What you need to do:
(a) Repeat word for word the passage of the forum thread on Jen and the salad, starting with "But after all" and going on through "grokking ... of Jen.".
(b) Carry on the forum thread on Jen and the salad from its final line.

Document section:
## Begin

# Jen taking the salad out of the refrigerator



## dannyboy (Sep 30, 2014)

so 
she bends at the knees 
leans 
into the open fridge
talks to me 
about events of the day
her hair 
falls forward 
her face 
faces me
even as her hand 
reaches into
the refrigerator’s light 
catches her 
perfectly 

and this frozen moment
reminds me 
of all the reasons why
and isn’t it just like the mind
that it takes a shard 
to capture the whole

all the years
all the moments 
that blend 
and are forgotten
until a moment such as this
when she leans into a fridge

and I remember
everything 
but not everything
just the essence 

the way a smell
can capture all
when in reality
it is but a part


----------



## Firemajic (Oct 1, 2014)

I saw the title, and thought "what the.." and was not prepared for such a loving, intimate,elegant poem.The last 2 stanzas brought this to a gentle close. So very well done, and a pleasure to read, you put a new twist on a poem about love, Thanks for posting.   Peace...Jul


----------



## E. Zamora (Oct 1, 2014)

Good job. This is really nice. I can totally relate to this kind of moment and you've captured it very well.

But after all that, you didn't say if the salad was any good or not. Hopefully it wasn't in the fridge for too long.


----------



## Cran (Oct 1, 2014)

Hi danny, long time no read. 

This one is a lovely portrait, not of Jen so much as your/the narrator's ... experience? ... perhaps grokking ... of Jen. 

Good to see some light.


----------



## dannyboy (Oct 1, 2014)

Thanks and yes Cran it is about me which is the thing about writing isn't it. What catches our eye says something about us.


----------



## wainscottbl (Oct 2, 2014)

## End

Dataset entries:
## Begin

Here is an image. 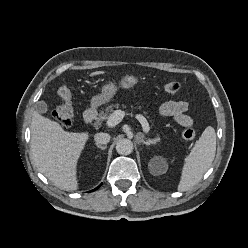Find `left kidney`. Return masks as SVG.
<instances>
[{
  "instance_id": "left-kidney-1",
  "label": "left kidney",
  "mask_w": 248,
  "mask_h": 248,
  "mask_svg": "<svg viewBox=\"0 0 248 248\" xmlns=\"http://www.w3.org/2000/svg\"><path fill=\"white\" fill-rule=\"evenodd\" d=\"M149 169L153 174H163L167 171L168 165L165 158L155 156L149 161Z\"/></svg>"
}]
</instances>
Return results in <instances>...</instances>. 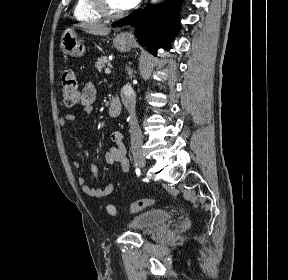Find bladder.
<instances>
[{"label":"bladder","instance_id":"bladder-1","mask_svg":"<svg viewBox=\"0 0 288 280\" xmlns=\"http://www.w3.org/2000/svg\"><path fill=\"white\" fill-rule=\"evenodd\" d=\"M169 219L170 213L168 211L163 209H150L132 218L128 227L136 231L154 230L164 225Z\"/></svg>","mask_w":288,"mask_h":280}]
</instances>
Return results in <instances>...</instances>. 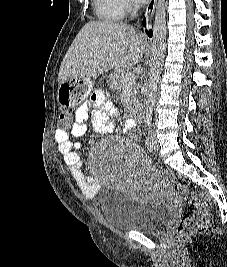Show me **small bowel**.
<instances>
[{
    "label": "small bowel",
    "mask_w": 227,
    "mask_h": 267,
    "mask_svg": "<svg viewBox=\"0 0 227 267\" xmlns=\"http://www.w3.org/2000/svg\"><path fill=\"white\" fill-rule=\"evenodd\" d=\"M116 114L114 106L109 102L104 92H98L90 103L81 105L75 110V122L70 130H59L55 132V141L59 151L64 157L70 173L86 198H94L98 192V186L94 179L88 176L84 169L77 149L81 144L77 141L87 130L86 122L90 117L94 118V127L102 133H109L114 128L109 117ZM136 127L134 119H127L123 125L125 132H131ZM155 189L148 185H142L137 190V195L146 197Z\"/></svg>",
    "instance_id": "small-bowel-1"
}]
</instances>
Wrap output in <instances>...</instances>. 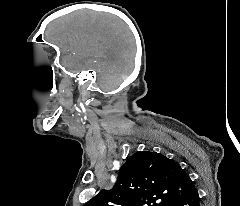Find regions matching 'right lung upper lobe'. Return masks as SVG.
<instances>
[{"label":"right lung upper lobe","mask_w":240,"mask_h":206,"mask_svg":"<svg viewBox=\"0 0 240 206\" xmlns=\"http://www.w3.org/2000/svg\"><path fill=\"white\" fill-rule=\"evenodd\" d=\"M195 189L187 173L156 152H136L121 167L110 190H101L85 206H168Z\"/></svg>","instance_id":"right-lung-upper-lobe-1"}]
</instances>
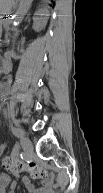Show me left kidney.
<instances>
[{"label":"left kidney","mask_w":103,"mask_h":193,"mask_svg":"<svg viewBox=\"0 0 103 193\" xmlns=\"http://www.w3.org/2000/svg\"><path fill=\"white\" fill-rule=\"evenodd\" d=\"M48 10L43 8V9H39L35 14H34V17H33V28L35 30H38L39 27L44 24L46 21H47V16H48Z\"/></svg>","instance_id":"obj_1"}]
</instances>
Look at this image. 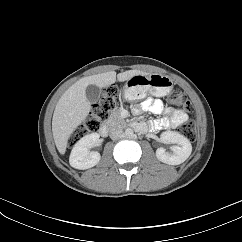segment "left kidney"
<instances>
[{"label": "left kidney", "mask_w": 242, "mask_h": 242, "mask_svg": "<svg viewBox=\"0 0 242 242\" xmlns=\"http://www.w3.org/2000/svg\"><path fill=\"white\" fill-rule=\"evenodd\" d=\"M160 139L166 144H177L170 147L172 152L164 148L156 150V157L163 163L169 165H179L183 163L192 152L190 141L183 135L175 131H165L160 135Z\"/></svg>", "instance_id": "left-kidney-1"}]
</instances>
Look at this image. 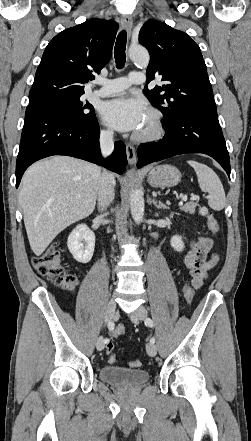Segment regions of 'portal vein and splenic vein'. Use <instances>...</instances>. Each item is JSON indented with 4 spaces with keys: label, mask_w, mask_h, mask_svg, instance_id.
Returning <instances> with one entry per match:
<instances>
[{
    "label": "portal vein and splenic vein",
    "mask_w": 251,
    "mask_h": 441,
    "mask_svg": "<svg viewBox=\"0 0 251 441\" xmlns=\"http://www.w3.org/2000/svg\"><path fill=\"white\" fill-rule=\"evenodd\" d=\"M199 197L197 196V195H194V194H192L191 195V200H196V199H198ZM182 200L183 201H186L187 200V196L185 195V196H183L182 197Z\"/></svg>",
    "instance_id": "1"
}]
</instances>
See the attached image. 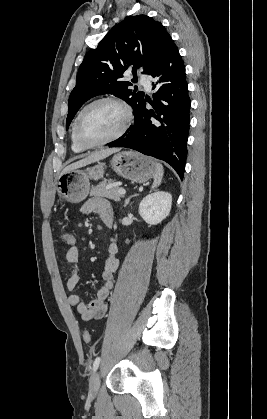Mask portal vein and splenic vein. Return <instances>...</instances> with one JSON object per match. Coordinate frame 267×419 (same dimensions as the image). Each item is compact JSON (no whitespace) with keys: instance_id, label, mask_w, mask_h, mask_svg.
Here are the masks:
<instances>
[{"instance_id":"18ae733b","label":"portal vein and splenic vein","mask_w":267,"mask_h":419,"mask_svg":"<svg viewBox=\"0 0 267 419\" xmlns=\"http://www.w3.org/2000/svg\"><path fill=\"white\" fill-rule=\"evenodd\" d=\"M125 193H126L125 189H122V188L118 189V194L123 196V195H125Z\"/></svg>"}]
</instances>
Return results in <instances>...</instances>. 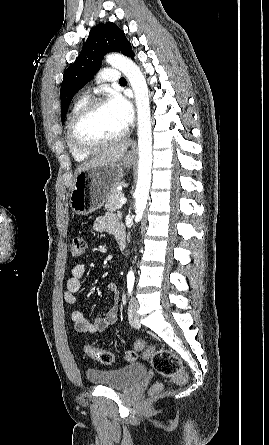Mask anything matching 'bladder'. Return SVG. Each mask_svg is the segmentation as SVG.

## End

Task answers:
(a)
But after all that, you didn't say if the salad was any good or not. Hopefully it wasn't in the fridge for too long.


----------



## Cran (Oct 1, 2014)

Hi danny, long time no read. 

This one is a lovely portrait, not of Jen so much as your/the narrator's ... experience? ... perhaps grokking ... of Jen.

(b)
I was a bit snobbish and at first looked at how it was written and said no. I'm not a fan of the so called post-modern and all that, see. I was saying the point of poetry is not to write about the mundane! The everyday stuff should be made lofty by the beauty of poetry, not kept mundane. Otherwise just write in prose! Boy was I made wrong. You did raise a mundane thing to something higher.  To me it could be called "impressionist". You too some event in this case and painted your impression in poetry. How a everyday, simple thing can cause such deep thoughts. Great job at proving that snobbery is folly.


----------



## dannyboy (Oct 2, 2014)

There is a poem by Mike Heald — it's a normal Saturday in a country Australian town and the poet hears the "click' in the distance of the cricket bat hitting the ball. That sound is such a distinctive sound, it fills the spaces around us and brings to mind so many other things...That's the power of poetry, not to tell a story, but to capture an essence; essence of language capturing essence of some thought/thing/moment.

Also I have been heavily influenced by the thoughts/poems of the "Imagists" and by Seamus Heaney.

And I thank you for the comment.


----------



## Chesters Daughter (Oct 3, 2014)

Only the very talented can make the ordinary extraordinary as you've done here, Danny. I absolutely adore the truth of your last two stanzas. The depth of an enduring relationship beautifully captured in a moment of musing while watching the most mundane of acts, superb. This is the only way to write a love poem. I have to ask, though, have you ever posted this anywhere before? I may be having a serious case of deja vu, but your title is one that is very memorable and it struck an immediate chord, as did the emotions the piece left me with. Thanks so much for posting this one.

Best,
Lisa


----------



## dannyboy (Oct 3, 2014)

Hi Lisa, thanks for the feedback, its funny how swiftly a poem can come sometimes. This was written the night I posted it but there may be other poems of mine (and I am certain of others) with similar titles? There is one called poem on a fridge by Paul Hostovsky...perhaps that's the one.


----------



## Chesters Daughter (Oct 3, 2014)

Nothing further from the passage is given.